Look for "people" in each line of the entries, and return the matching lines.

| Data supplied |
╔══

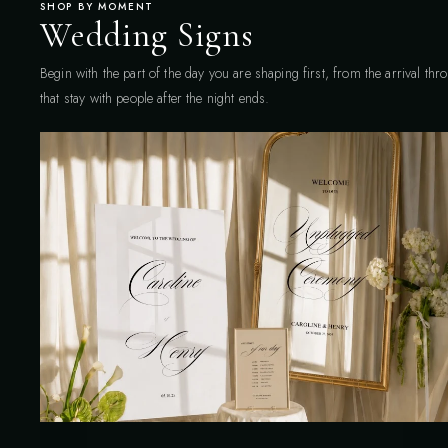
SHOP BY MOMENT
Wedding Signs
Begin with the part of the day you are shaping first, from the arrival th
that stay with people after the night ends.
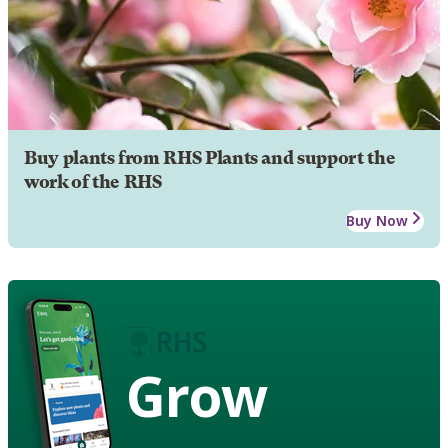
Buy plants from RHS Plants and support the
work of the RHS
Buy Now
Grow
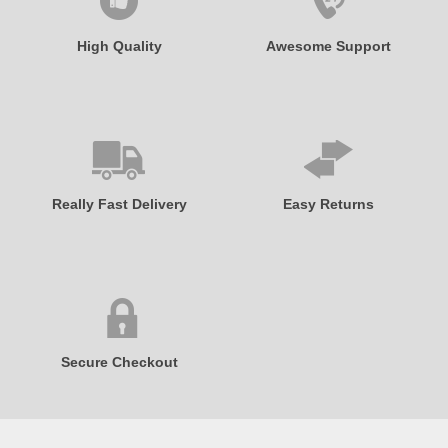
High Quality
Awesome Support
Really Fast Delivery
Easy Returns
Secure Checkout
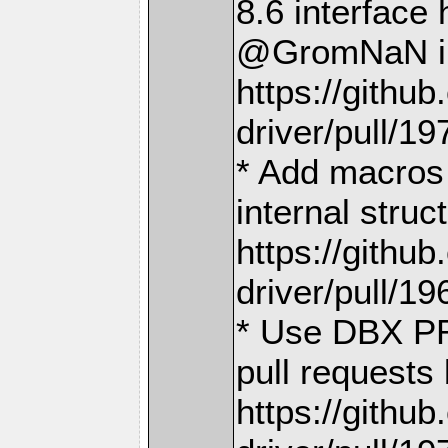
8.6 interface
@GromNaN i
https://gith
driver/pull/19
* Add macros 
internal stru
https://gith
driver/pull/19
* Use DBX PR
pull requests
https://gith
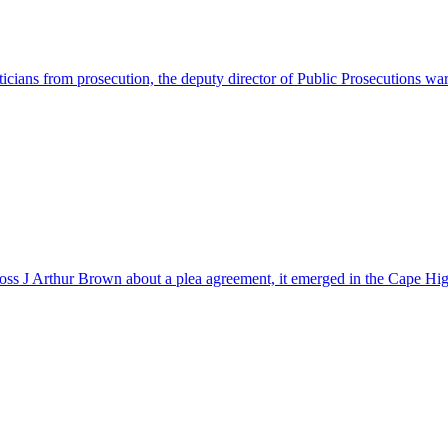
iticians from prosecution, the deputy director of Public Prosecutions 
 boss J Arthur Brown about a plea agreement, it emerged in the Cape 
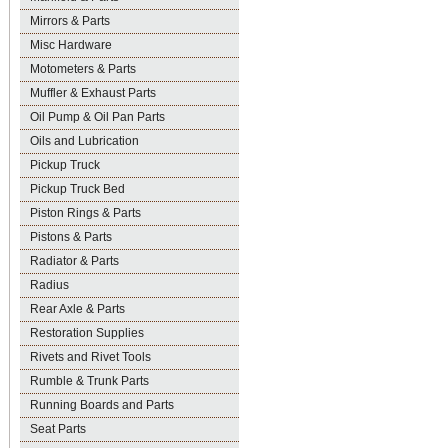
Mirrors & Parts
Misc Hardware
Motometers & Parts
Muffler & Exhaust Parts
Oil Pump & Oil Pan Parts
Oils and Lubrication
Pickup Truck
Pickup Truck Bed
Piston Rings & Parts
Pistons & Parts
Radiator & Parts
Radius
Rear Axle & Parts
Restoration Supplies
Rivets and Rivet Tools
Rumble & Trunk Parts
Running Boards and Parts
Seat Parts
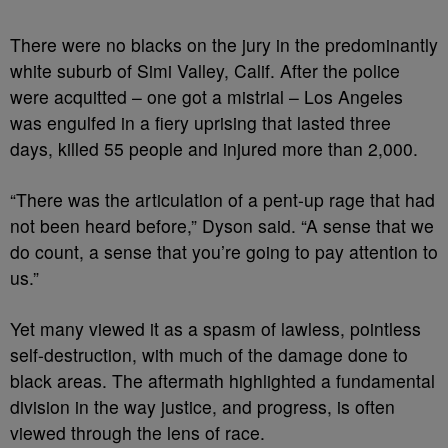
There were no blacks on the jury in the predominantly
white suburb of Simi Valley, Calif. After the police
were acquitted – one got a mistrial – Los Angeles
was engulfed in a fiery uprising that lasted three
days, killed 55 people and injured more than 2,000.
“There was the articulation of a pent-up rage that had
not been heard before,” Dyson said. “A sense that we
do count, a sense that you’re going to pay attention to
us.”
Yet many viewed it as a spasm of lawless, pointless
self-destruction, with much of the damage done to
black areas. The aftermath highlighted a fundamental
division in the way justice, and progress, is often
viewed through the lens of race.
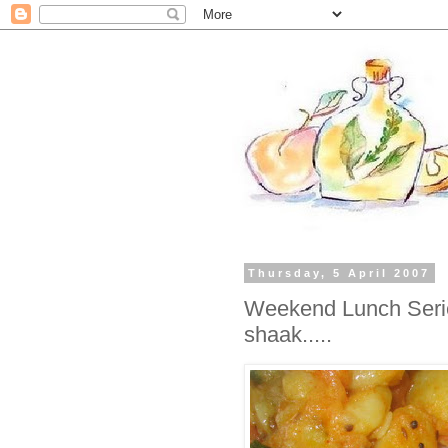
Thursday, 5 April 2007
Weekend Lunch Serie
shaak.....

╚══

| Response area |
that stay with people after the night ends.
days, killed 55 people and injured more than 2,000.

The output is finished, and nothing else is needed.